Eine ergänzende Vertragsauslegung (§§ 133, 157 BGB) dahingehend, dass bei einer vorzeitigen Beendigung der Spielzeit eine (im Verhältnis zur tatsächlichen Spielzeitdauer zu bestimmende) prozentuale Quote an Spieleinsätzen für den Eintritt der Bedingung genügte, kam nicht in Betracht. Auch in diesem Zusammenhang war nicht streitentscheidend, ob die Bestimmungen im Arbeitsvertrag der Parteien als AGB oder Individualvereinbarungen zu qualifizieren waren.
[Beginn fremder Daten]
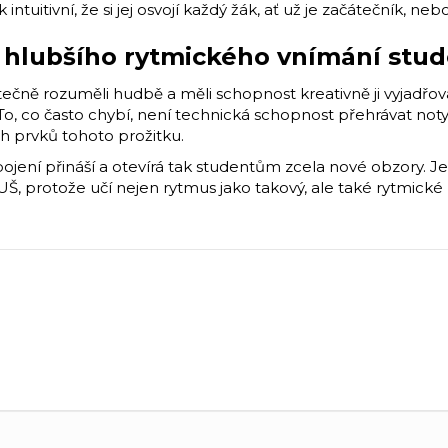
intuitivní, že si jej osvojí každý žák, ať už je začátečník, neb
o hlubšího rytmického vnímání stu
ečně rozuměli hudbě a měli schopnost kreativně ji vyjadřo
 To, co často chybí, není technická schopnost přehrávat not
ch prvků tohoto prožitku.
jení přináší a otevírá tak studentům zcela nové obzory. Je 
, protože učí nejen rytmus jako takový, ale také rytmické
Der Kläger berief sich zwar auf eine Regelungslücke aufgrund des pandemiebedingten Abbruchs der Spielzeit 2019/2020. Es konnte aber dahinstehen, ob dieser Umstand die Annahme einer planwidrigen Vertragslücke überhaupt zu begründen vermochte. Denn ohne die vom Kläger geltend gemachte Ergänzung der Vertragsregelung stünde die Nichtverlängerung des Arbeitsvertrags nicht in einem offenbaren Widerspruch zu dem nach dessen Inhalt tatsächlich Vereinbarten. Die Parteien hatten gerade nicht von vornherein eine Vertragslaufzeit über zwei Spielzeiten vereinbart, sondern sich auf eine Bedingung für den Bestand des auf eine Spielzeit befristeten Arbeitsverhältnisses über eine weitere Spielzeit verständigt.